Boats and Ethanol Fuel

May 01, 2021 12:00 AM | Anonymous member (Administrator)

By Jean McCormick – May 2021

About 95% of boaters fuel their boats before launching. Therefore, most of our boat engines are subjected to ethanol infused gasoline that is sold in most retail gas stations.

Ethanol is used as an “oxygenate” and is added to fuel to help reduce hydrocarbon emissions that cause air pollution. It is a highly refined grain alcohol, approximately 200 proof, that can be produced from natural products such as corn, sugar cane and wheat.  The term “ethanol blended fuel” or E10 refers to fuel that contains 10% ethanol and 90% gasoline.

Ethanol is also used to enhance the octane rating of gasoline. Higher octane gas resists detonation. So, it burns rather than explodes. But raising the octane level of gas is expensive. Therefore, premium fuel costs more than regular unleaded. Ethanol molecules contain oxygen, which allows the engine to more completely combust the fuel. That results in fewer emissions and less environmental pollution.

Most marine engine manufacturers suggest that 10% or less ethanol gasoline be used in their products.

However, there are three main problems with ethanol:

1.   Since ethanol is an alcohol, it can dry out rubber compounds in your fuel system. This can lead to cracked and brittle fuel lines, floats and seals. If that causes a gas leak, an ignition spark can cause an explosion.

2.   Ethanol likes water. Gas with added ethanol can attract and absorb about 10 times as much water and still burn through the engine. Water can enter when fuel containers are filled. That mix can cause corrosion of internal parts and condensation. When water comes into contact with ethanol blended fuel, the fuel and water can separate to form distinct layers in your tank. The upper gasoline layer will be depleted of ethanol and have a reduced octane level. The lower layer becomes a corrosive mix of water and ethanol. An engine won’t run on this water soaked, highly corrosive ethanol solution which ultimately can sink to the bottom of the tank.
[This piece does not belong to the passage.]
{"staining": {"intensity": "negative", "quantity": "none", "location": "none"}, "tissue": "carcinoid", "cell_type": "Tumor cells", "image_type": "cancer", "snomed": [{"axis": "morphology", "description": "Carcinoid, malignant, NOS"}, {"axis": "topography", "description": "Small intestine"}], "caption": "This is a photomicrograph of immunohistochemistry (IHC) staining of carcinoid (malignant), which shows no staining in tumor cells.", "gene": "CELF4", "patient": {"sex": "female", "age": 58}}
This situation usually requires that you drain and clean the tank before refilling it with fresh, hopefully, ethanol-free gasoline. 
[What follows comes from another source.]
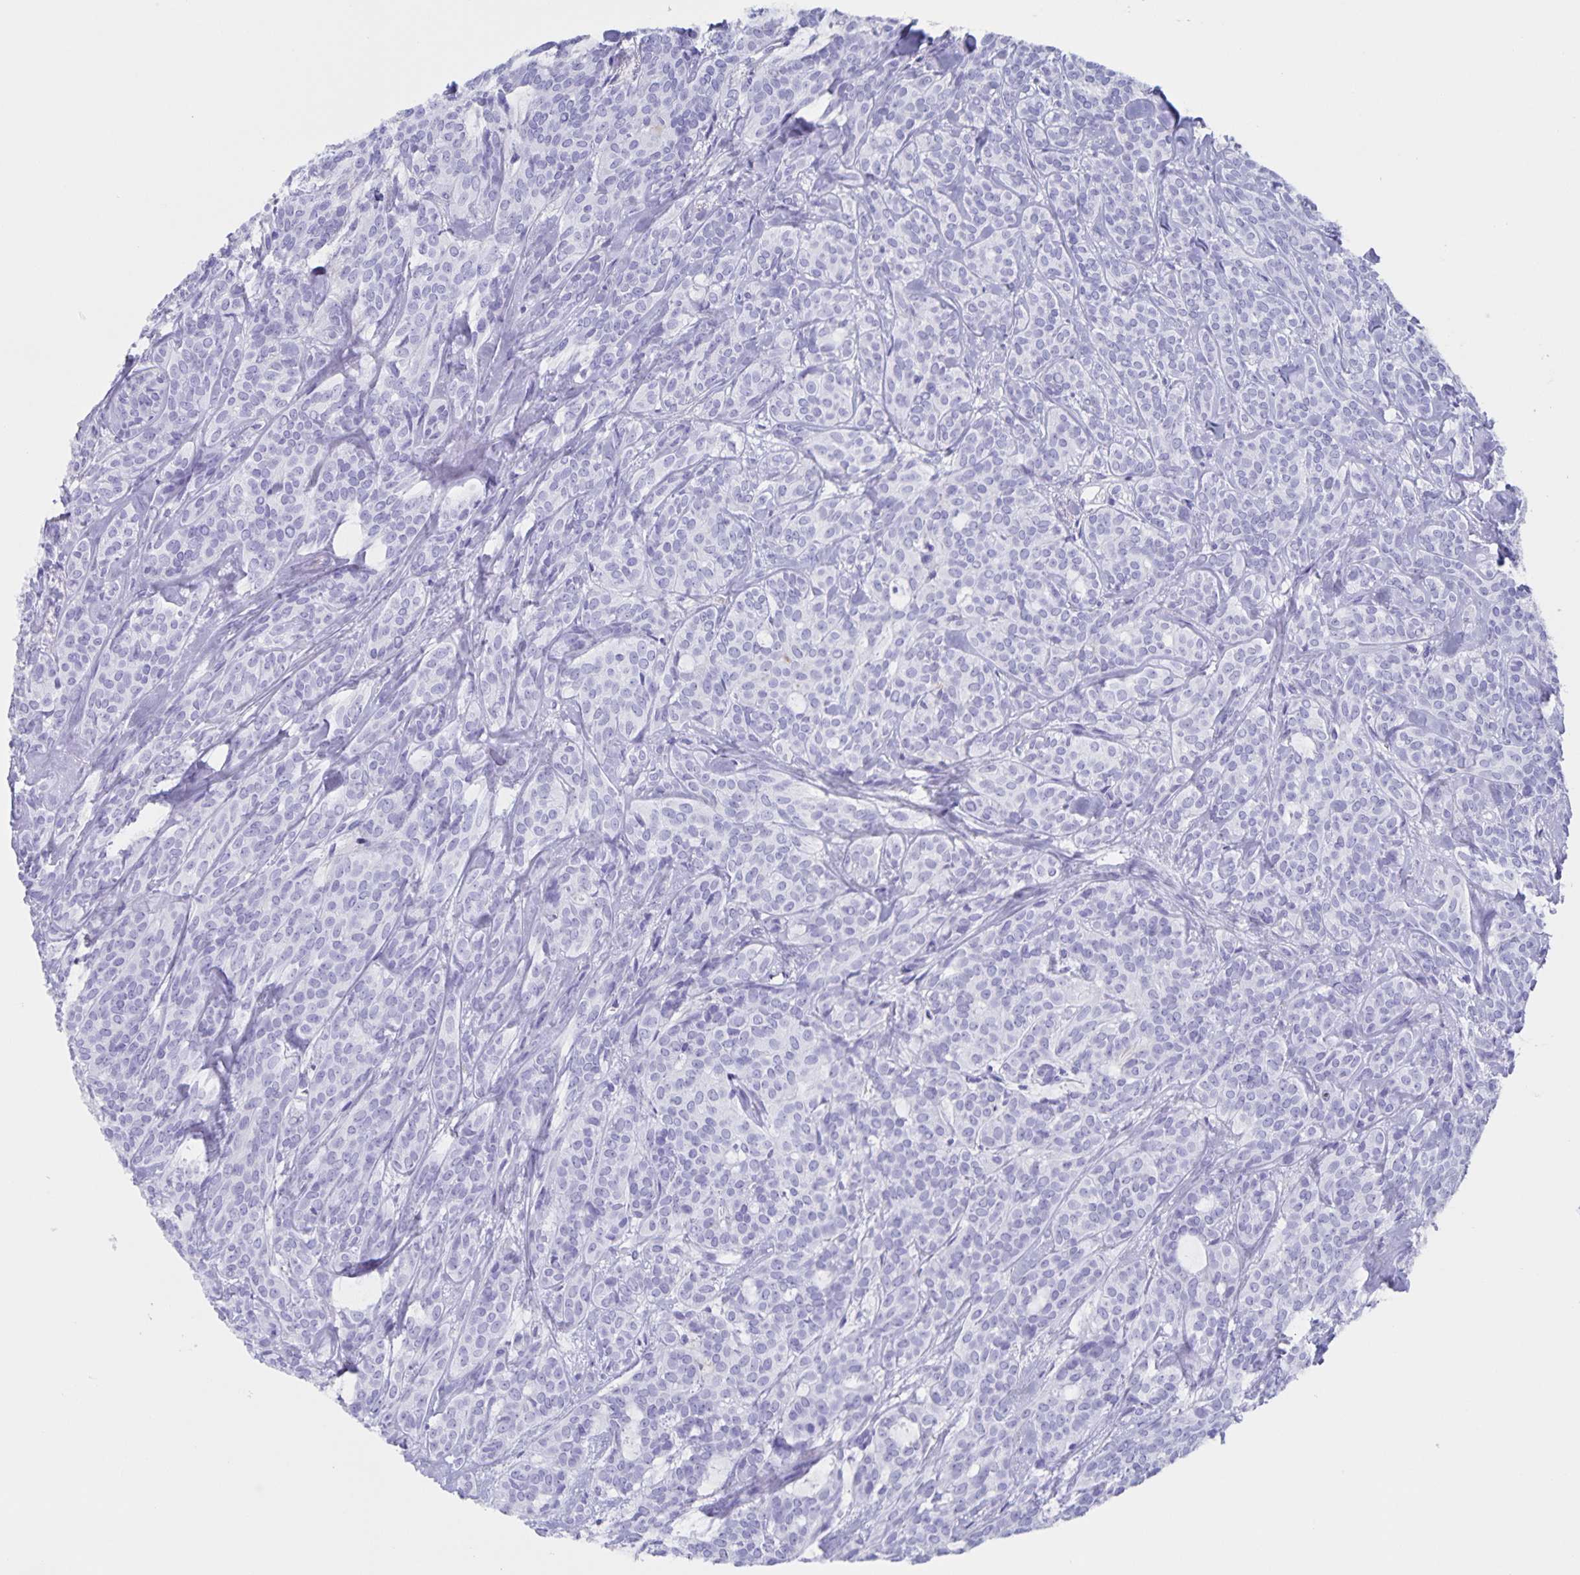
{"staining": {"intensity": "negative", "quantity": "none", "location": "none"}, "tissue": "head and neck cancer", "cell_type": "Tumor cells", "image_type": "cancer", "snomed": [{"axis": "morphology", "description": "Adenocarcinoma, NOS"}, {"axis": "topography", "description": "Head-Neck"}], "caption": "Micrograph shows no significant protein staining in tumor cells of head and neck cancer. (Brightfield microscopy of DAB immunohistochemistry (IHC) at high magnification).", "gene": "AQP4", "patient": {"sex": "female", "age": 57}}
3.   Ethanol is a powerful solvent, and, over time, it can dissolve fiberglass fuel tanks. It also reacts with fuel filters and carburetors. Ethanol is an excellent cleaner, but at levels found in E10 gas, it can act as a solvent that can clean sludge but can also dissolve polymers (term used to describe plastics). This could stop your engine!

On the other hand, non-ethanol gas lasts much longer while in storage. It is not as likely to succumb to oxidation or evaporation. If stored properly, ethanol-free gas can last up to six months without deterioration. This six-month shelf life makes ethanol -free gas ideal for use in seasonal boat engines. E10 gas has a three month or less, shelf life before the deterioration process begins.

If you find yourself having to use E10 gas in your boat or any other small engine that is seasonal and sits for periods of time, think about the following tips:

  Never use E10 gas that is over 90 days old. Ethanol shortens the shelf life and old gas is likely to absorb water and cause problems.

  Limit sludge build up. Keep up with your maintenance schedule, changing filters, etc.

  Take care of problems immediately. Repetitive performance issues such as a carburetor that is continually fouling needs a proactive approach.

  Drain fuel, replace with fresh—ethanol free—gas, if possible. Use quality fuel treatment to counter act some of the effects of ethanol in the gas. But read labels carefully—-many fuel additives contain ethanol or other alcohol products.

  The best additives do not have alcohol in them.  A quality fuel additive treatment should combine combustion improvement, alcohol free protection, and detergents in a single product.  The best products have excellent non-alcohol-based water absorbing ingredients. These additives improve fuel efficiency that has been lost to ethanol, improve engine performance and cut engine emissions. These products also clean your injectors, valves and other engine parts that may be fouled due to ethanol’s solvency sludge deposits.

Following these tips should help your boat engine run well, even if fueled with E10 gasoline.